Regional insurance for Asian ships
Regional insurance for Asian ships
SINGAPORE (AFP): Asian shipowners are gearing up to launch a regional insurance market to underwrite their expanding fleets, save costs and challenge the dominance of Western insurers, officials said Wednesday.
"The establishment of an Asian-based insurance market is fast becoming a reality," Hong Kong shipping tycoon George Chao said at the opening of a conference of marine and insurance industry executives.
Chao said regional shipowners were dissatisfied with the "levels of support and consultation" they received from Western- based insurers and wanted to develop a pan-Asian market offering more competitive premium rates.
He said a regionally-focused market on their doorstep would offer Asian shipping lines greater flexibility, cheaper rates and an "atmosphere of local consultation and local understanding."
Shipowners in Asia manage some 17,000 vessels with an estimated capacity of 272 million deadweight tons -- 40 percent of the world tonnage.
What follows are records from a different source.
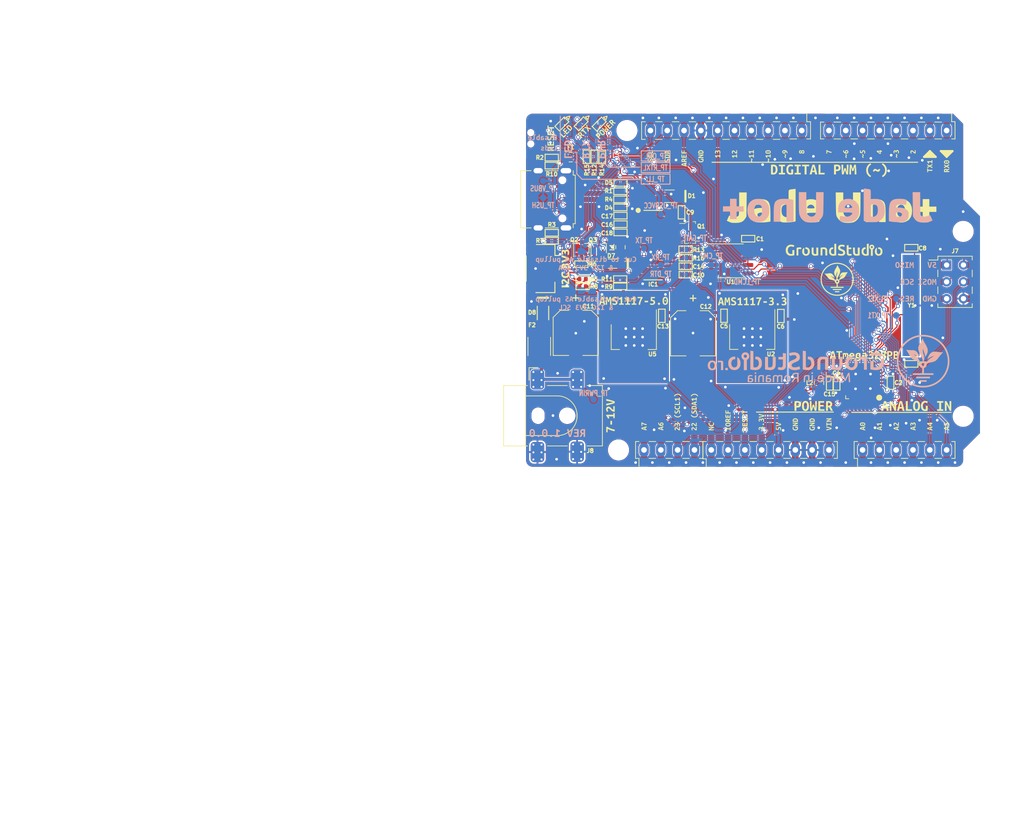
<source format=kicad_pcb>
(kicad_pcb (version 20211014) (generator pcbnew)

  (general
    (thickness 1.6)
  )

  (paper "A4")
  (title_block
    (title "GroundStudio Jade Uno+")
    (date "2022-09-13")
    (rev "1.0.0")
    (company "GroundStudio")
    (comment 1 "Layout: Victor")
  )

  (layers
    (0 "F.Cu" signal "Top")
    (31 "B.Cu" signal "Bottom")
    (32 "B.Adhes" user "B.Adhesive")
    (33 "F.Adhes" user "F.Adhesive")
    (34 "B.Paste" user)
    (35 "F.Paste" user)
    (36 "B.SilkS" user "B.Silkscreen")
    (37 "F.SilkS" user "F.Silkscreen")
    (38 "B.Mask" user)
    (39 "F.Mask" user)
    (40 "Dwgs.User" user "User.Drawings")
    (41 "Cmts.User" user "User.Comments")
    (42 "Eco1.User" user "User.Eco1")
    (43 "Eco2.User" user "User.Eco2")
    (44 "Edge.Cuts" user)
    (45 "Margin" user)
    (46 "B.CrtYd" user "B.Courtyard")
    (47 "F.CrtYd" user "F.Courtyard")
    (48 "B.Fab" user)
    (49 "F.Fab" user)
  )

  (setup
    (stackup
      (layer "F.SilkS" (type "Top Silk Screen"))
      (layer "F.Paste" (type "Top Solder Paste"))
      (layer "F.Mask" (type "Top Solder Mask") (thickness 0.01))
      (layer "F.Cu" (type "copper") (thickness 0.035))
      (layer "dielectric 1" (type "core") (thickness 1.51) (material "FR4") (epsilon_r 4.5) (loss_tangent 0.02))
      (layer "B.Cu" (type "copper") (thickness 0.035))
      (layer "B.Mask" (type "Bottom Solder Mask") (thickness 0.01))
      (layer "B.Paste" (type "Bottom Solder Paste"))
      (layer "B.SilkS" (type "Bottom Silk Screen"))
      (copper_finish "None")
      (dielectric_constraints no)
    )
    (pad_to_mask_clearance 0)
    (aux_axis_origin 102.23042 93.555681)
    (grid_origin 102.23042 93.555681)
    (pcbplotparams
      (layerselection 0x00010fc_ffffffff)
      (disableapertmacros false)
      (usegerberextensions true)
      (usegerberattributes true)
      (usegerberadvancedattributes true)
      (creategerberjobfile true)
      (svguseinch false)
      (svgprecision 6)
      (excludeedgelayer false)
      (plotframeref false)
      (viasonmask false)
      (mode 1)
      (useauxorigin true)
      (hpglpennumber 1)
      (hpglpenspeed 20)
      (hpglpendiameter 15.000000)
      (dxfpolygonmode true)
      (dxfimperialunits true)
      (dxfusepcbnewfont true)
      (psnegative false)
      (psa4output false)
      (plotreference true)
      (plotvalue true)
      (plotinvisibletext false)
      (sketchpadsonfab false)
      (subtractmaskfromsilk false)
      (outputformat 1)
      (mirror false)
      (drillshape 0)
      (scaleselection 1)
      (outputdirectory "OUTPUT/")
    )
  )

  (net 0 "")
  (net 1 "GND")
  (net 2 "Net-(J1-Pad2)")
  (net 3 "AREF")
  (net 4 "+3V3")
  (net 5 "Net-(D4-Pad1)")
  (net 6 "TX1")
  (net 7 "RX0")
  (net 8 "USB_VCC")
  (net 9 "D13_SCK")
  (net 10 "D12_MISO")
  (net 11 "D11_MOSI")
  (net 12 "D10_SS")
  (net 13 "D9")
  (net 14 "D8")
  (net 15 "D7")
  (net 16 "D6")
  (net 17 "D5")
  (net 18 "D4")
  (net 19 "D3")
  (net 20 "D2")
  (net 21 "RES")
  (net 22 "A3")
  (net 23 "A2")
  (net 24 "A1")
  (net 25 "A0")
  (net 26 "Net-(Q1-Pad1)")
  (net 27 "UD+")
  (net 28 "L_CMD")
  (net 29 "UD-")
  (net 30 "unconnected-(IC1-Pad5)")
  (net 31 "unconnected-(IC1-Pad7)")
  (net 32 "Net-(D8-Pad2)")
  (net 33 "A4_SDA")
  (net 34 "A5_SCL")
  (net 35 "NC")
  (net 36 "D+")
  (net 37 "D-")
  (net 38 "unconnected-(IC1-Pad12)")
  (net 39 "unconnected-(IC1-Pad13)")
  (net 40 "unconnected-(IC1-Pad14)")
  (net 41 "unconnected-(IC1-Pad15)")
  (net 42 "IC1_RX")
  (net 43 "IC1_TX")
  (net 44 "VIN")
  (net 45 "Net-(D3-Pad2)")
  (net 46 "Net-(D2-Pad2)")
  (net 47 "Net-(IC1-Pad8)")
  (net 48 "Net-(F2-Pad2)")
  (net 49 "unconnected-(USB1-PadA8)")
  (net 50 "unconnected-(USB1-PadB8)")
  (net 51 "PE0")
  (net 52 "PE1")
  (net 53 "+5V")
  (net 54 "VBUS")
  (net 55 "ADC6{slash}PE2")
  (net 56 "ADC7{slash}PE3")
  (net 57 "Net-(R3-Pad2)")
  (net 58 "Net-(R11-Pad2)")
  (net 59 "Net-(R10-Pad1)")
  (net 60 "Net-(J9-Pad2)")
  (net 61 "Net-(J2-Pad4)")
  (net 62 "Net-(J2-Pad3)")
  (net 63 "Net-(J14-Pad2)")
  (net 64 "Net-(J13-Pad2)")
  (net 65 "Net-(D6-Pad2)")
  (net 66 "Net-(D6-Pad1)")
  (net 67 "Net-(C8-Pad2)")
  (net 68 "Net-(C7-Pad2)")
  (net 69 "Net-(C18-Pad1)")
  (net 70 "Net-(C15-Pad1)")
  (net 71 "Net-(C14-Pad1)")
  (net 72 "Net-(C10-Pad1)")

  (footprint "GS_Global6:C_0402" (layer "F.Cu") (at 125.87224 113.0554 -90))

  (footprint "GS_Global6:SOT-223" (layer "F.Cu") (at 130.13392 116.21894 -90))

  (footprint "GS_Global6:PinHeader_1x6_P2.54_V_F_SMD+THT" (layer "F.Cu") (at 153.15184 133.3246 90))

  (footprint "GS_Global6:PinHeader_1x8_P2.54_V_F_SMD+THT" (layer "F.Cu") (at 132.83184 133.3246 90))

  (footprint "GS_Global6:PinHeader_1x8_P2.54_V_F_SMD+THT" (layer "F.Cu") (at 150.61184 85.0619 -90))

  (footprint "GS_Global6:Fiducial_0.75mm_Mask1.5mm" (layer "F.Cu") (at 113.68104 91.87052))

  (footprint "GS_Global6:Fiducial_0.75mm_Mask1.5mm" (layer "F.Cu") (at 161.73704 122.8852 90))

  (footprint "GS_Global6:QFN-32-1EP_5x5_P0.5_EP3.1x3.1" (layer "F.Cu") (at 146.8628 122.97664 180))

  (footprint "GS_Global6:C_0402" (layer "F.Cu") (at 151.02604 123.16552 90))

  (footprint "GS_Global6:TestPoint" (layer "F.Cu") (at 126.48184 107.9246))

  (footprint "GS_Global6:TestPoint" (layer "F.Cu") (at 121.40184 102.8446))

  (footprint "GS_Global6:TestPoint" (layer "F.Cu") (at 123.94184 105.3846))

  (footprint "GS_Global6:TestPoint" (layer "F.Cu") (at 151.88184 113.0046 -90))

  (footprint "GS_Global6:TestPoint" (layer "F.Cu") (at 151.88184 110.4646 -90))

  (footprint "GS_Global6:TestPoint" (layer "F.Cu") (at 106.16184 125.7046))

  (footprint "GS_Global6:C_0402" (layer "F.Cu") (at 134.45744 113.0832 -90))

  (footprint "GS_Global6:L_0805" (layer "F.Cu") (at 140.22604 123.19052 90))

  (footprint "GS_Global6:C_0402" (layer "F.Cu") (at 141.83854 123.29052 -90))

  (footprint "GS_Global6:L_0805" (layer "F.Cu") (at 110.22584 102.6922 -90))

  (footprint "GS_Global6:TestPoint" (layer "F.Cu") (at 98.54184 92.6846))

  (footprint "GS_Global6:TestPoint" (layer "F.Cu") (at 116.32184 97.7646))

  (footprint "GS_Global6:USB_C_C167321" (layer "F.Cu") (at 98.8498 95.4532 -90))

  (footprint "GS_Global6:C_0402" (layer "F.Cu") (at 142.88934 123.2896 -90))

  (footprint "GS_Global6:TestPoint" (layer "F.Cu") (at 113.78184 102.8446))

  (footprint "GS_Global6:TestPoint" (layer "F.Cu") (at 98.54184 95.2246))

  (footprint "GS_Global6:TestPoint" (layer "F.Cu") (at 116.32184 107.9246))

  (footprint "GS_Global6:R_0402" (layer "F.Cu") (at 99.84486 100.51796))

  (footprint "GS_Global6:R_0402" (layer "F.Cu") (at 99.83216 90.35796 180))

  (footprint "GS_Global6:DC-005-5.5-2.0MM-SMD" (layer "F.Cu") (at 100.68052 128.1557))

  (footprint "GS_Global6:R_0402" (layer "F.Cu") (at 99.84232 89.15146))

  (footprint "GS_Global6:R_0402" (layer "F.Cu") (at 110.18012 107.5161))

  (footprint "GS_Global6:TS24CA" (layer "F.Cu") (at 96.6724 86.233 90))

  (footprint "GS_Global6:C_0402" (layer "F.Cu") (at 110.23092 99.20986))

  (footprint "GS_Global6:C_0402" (layer "F.Cu") (at 110.23092 100.45446 180))

  (footprint "GS_Global6:R_0402" (layer "F.Cu") (at 110.23092 92.98686))

  (footprint "GS_Global6:R_0402" (layer "F.Cu") (at 110.20552 96.68002 180))

  (footprint "GS_Global6:C_0402" (layer "F.Cu") (at 110.2209 97.92208))

  (footprint "GS_Global6:R_0402" (layer "F.Cu") (at 110.2106 94.23908))

  (footprint "GS_Global6:R_0402" (layer "F.Cu") (at 110.20552 95.47352))

  (footprint "GS_Global6:D_1206" (layer "F.Cu") (at 117.65104 94.99052 180))

  (footprint "GS_Global6:SOT-323_SC-70" (layer "F.Cu") (at 104.31018 102.86746 90))

  (footprint "GS_Global6:R_0402" (layer "F.Cu") (at 104.50184 107.5161))

  (footprint "GS_Global6:R_0402" (layer "F.Cu") (at 104.3172 105.2646))

  (footprint "GS_Global6:R_0402" (layer "F.Cu") (at 99.84994 101.70922))

  (footprint "GS_Global6:SH__1x04_P1.00mm_Horizontal" (layer "F.Cu") (at 98.23604 105.91942 -90))

  (footprint "GS_Global6:R_0402" (layer "F.Cu") (at 104.50184 108.6083 180))

  (footprint "GS_Global6:SOP-16_150MIL" (layer "F.Cu") (at 115.14582 102.3747))

  (footprint "GS_Global6:R_0402" (layer "F.Cu") (at 120.08612 104.28986 180))

  (footprint "GS_Global6:R_0402" (layer "F.Cu") (at 120.06072 103.01986 180))

  (footprint "GS_Global6:C_0402" (layer "F.Cu") (at 120.08612 106.82986))

  (footprint "GS_Global6:C_0402" (layer "F.Cu") (at 129.52222 101.40696 180))

  (footprint "GS_Global6:SOP-8_3.9x4.9mm_P1.27mm" (layer "F.Cu")
    (tedit 602512DF) (tstamp 00000000-0000-0000-0000-00005fdbf413)
    (at 126.84252 104.74706)
    (descr "SOP, 8 Pin (http://www.macronix.com/Lists/Datasheet/Attachments/7534/MX25R3235F,%20Wide%20Range,%2032Mb,%20v1.6.pdf#page=79), generated with kicad-footprint-generator ipc_gullwing_generator.py")
    (tags "SOP SO")
    (property "Category" "Integrated Circuits (ICs)")
    (property "DK_Datasheet_Link" "http://www.ti.com/general/docs/suppproductinfo.tsp?distId=10&gotoUrl=http%3A%2F%2Fwww.ti.com%2Flit%2Fgpn%2Flm358")
    (property "DK_Detail_Page" "/product-detail/en/texas-instruments/LM358DR/296-1014-1-ND/404838")
    (property "Description" "IC OPAMP GP 2 CIRCUIT 8SOIC")
    (property "Digi-Key_PN" "296-1014-1-ND")
    (property "Family" "Linear - Amplifiers - Instrumentation, OP Amps, Buffer Amps")
    (property "LCSC" "C329455")
    (property "MPN" "LM358")
    (property "Manufacturer" "Texas Instruments")
    (property "Sheetfile" "REV1.0.0 TXVVRY_GS Jade Uno+.kicad_sch")
    (property "Sheetname" "")
    (property "Status" "Active")
    (path "/00000000-0000-0000-0000-00005f5f76f1")
    (attr smd)
    (fp_text reference "U1" (at 0.02032 3.17754) (layer "F.SilkS")
      (effects (font (size 0.6096 0.6096) (thickness 0.1524)))
      (tstamp 2403d042-798d-402f-a0ed-0342f6af74a5)
    )
    (fp_text value "SOP-8_3.9x4.9_P1.27 LM358" (at 0 3.4) (layer "F.Fab")
      (effects (font (size 1 1) (thickness 0.15)))
      (tstamp 05bea823-1dcc-46e6-ba8b-dfa1255cb642)
    )
    (fp_text user "${REFERENCE}" (at 0 0) (layer "F.Fab")
      (effects (font (size 0.98 0.98) (thickness 0.15)))
      (tstamp 3e8c8355-41a0-48ce-86c2-64a1b5ed2cc6)
    )
    (fp_line (start 0 -2.56) (end -3.45 -2.56) (layer "F.SilkS") (width 0.12) (tstamp 84c04ed2-e42f-4e80-bfb3-8a8e2cbb1914))
    (fp_line (start 0 2.56) (end 1.95 2.56) (layer "F.SilkS") (width 0.12) (tstamp 9ef54b86-97a5-4a76-9454-8520c752891d))
    (fp_line (start 0 2.56) (end -1.95 2.56) (layer "F.SilkS") (width 0.12) (tstamp b9c9a238-ced1-4d34-bb56-b3a2609add55))
    (fp_line (start 0 -2.56) (end 1.95 -2.56) (layer "F.SilkS") (width 0.12) (tstamp bb2694b0-48a7-4365-919d-b98ff1ca5061))
    (fp_line (start 3.7 -2.7) (end -3.7 -2.7) (layer "F.CrtYd") (width 0.05) (tstamp 58681b6d-571e-4ae8-aec9-d370101a5e88))
    (fp_line (start -3.7 -2.7) (end -3.7 2.7) (layer "F.CrtYd") (width 0.05) (tstamp 67609f2c-e34b-4f74-98a8-b246a256ccdf))
    (fp_line (start -3.7 2.7) (end 3.7 2.7) (layer "F.CrtYd") (width 0.05) (tstamp 9b395ddc-16e3-4795-b517-4ff8d8eb150d))
    (fp_line (start 3.7 2.7) (end 3.7 -2.7) (layer "F.CrtYd") (width 0.05) (tstamp bdd31cc9-a8ec-4528-88ef-b4c6bb6be226))
    (fp_line (start -1.95 2.45) (end -1.95 -1.475) (layer "F.Fab") (width 0.1) (tstamp 2fc667d9-5b32-4b83-9249-3a3812c39ba7))
    (fp_line (start 1.95 2.45) (end -1.95 2.45) (layer "F.Fab") (width 0.1) (tstamp 4031902c-22a0-42c0-abb6-5c54ce75cfc5))
    (fp_line (start -1.95 -1.475) (end -0.975 -2.45) (layer "F.Fab") (width 0.1) (tstamp 9905c18b-cf1e-4a37-be54-18a8a9f3bc6e))
    (fp_line (start 1.95 -2.45) (end 1.95 2.45) (layer "F.Fab") (width 0.1) (tstamp f1487edc-2e82-4c5f-a74c-f5dab8df929e))
    (fp_line (start -0.975 -2.45) (end 1.95 -2.45) (layer "F.Fab") (width 0.1) (tstamp f1ea6e47-b20a-4f62-8d68-38aacb820f6b))
    (pad "1" smd roundrect (at -2.625 -1.905) (size 1.65 0.6) (layers "F.Cu" "F.Paste" "F.Mask") (roundrect_rratio 0.25)
      (net 26 "Net-(Q1-Pad1)") (pintype "output") (tstamp 26f20344-4939-4426-99b9-649b005c901a))
    (pad "2" smd roundrect (at -2.625 -0.635) (size 1.65 0.6) (layers "F.Cu" "F.Paste" "F.Mask") (roundrect_rratio 0.25)
      (net 4 "+3V3") (pintype "input") (tstamp 83b13fc2-b0b7-41b5-b7f9-e5f35be1276b))
    (pad "3" smd roundrect (at -2.625 0.635) (size 1.65 0.6) 
... [1883997 chars truncated]
</source>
Asia's share is expected to grow to 50 percent of the world merchant fleet by 2000.
Last year, Asian shipowners paid 1.6 billion US dollars in insurance premiums mainly to London-based underwriters who have traditionally dominated the market. Japan accounted for the lion's share.
London, with Lloyd's as its cornerstone, has in recent years been facing intense competition from Scandinavian, French and American marine underwriters.
"In the past when there was no competition Lloyd's was the Lord Almightly. They dictated the terms," Chao told reporters.
"Competition is good in any industry. We in Asia should not rely on somebody else's facility. We should have something of our own."
He said Asian shipowners were working closely with the insurance sector to launch a regional market that would compete with Western underwriters.
The move comes at a time when the marine insurance industry appears to be heading for a downward cycle, reversing the trend in the mid-1990s when premium rates had peaked and loss ratios were at a record low, experts said.
A regional insurance facility can be launched within a year, Chao said, but "we are not going in within a year for the simple reason that the insurance market at the moment is very soft."
"An insurance company going in now would lose money and the Asian market would be short-lived," said Chao, who is chairman of the Hong Kong Shipowners Association.
"But we are gearing up and as soon as we see the right time, we move in," Chao added.
Asia has some of the world's busiest ports and most congested sea routes in addition to the perils posed by cyclones and typhoons, and ship losses are common in the region.
Insured sums have hit a peak. The insured sum of a new container vessel can easily exceed 100 million US dollars, and that of a liquefied natural gas carrier 300 million dollars, experts said.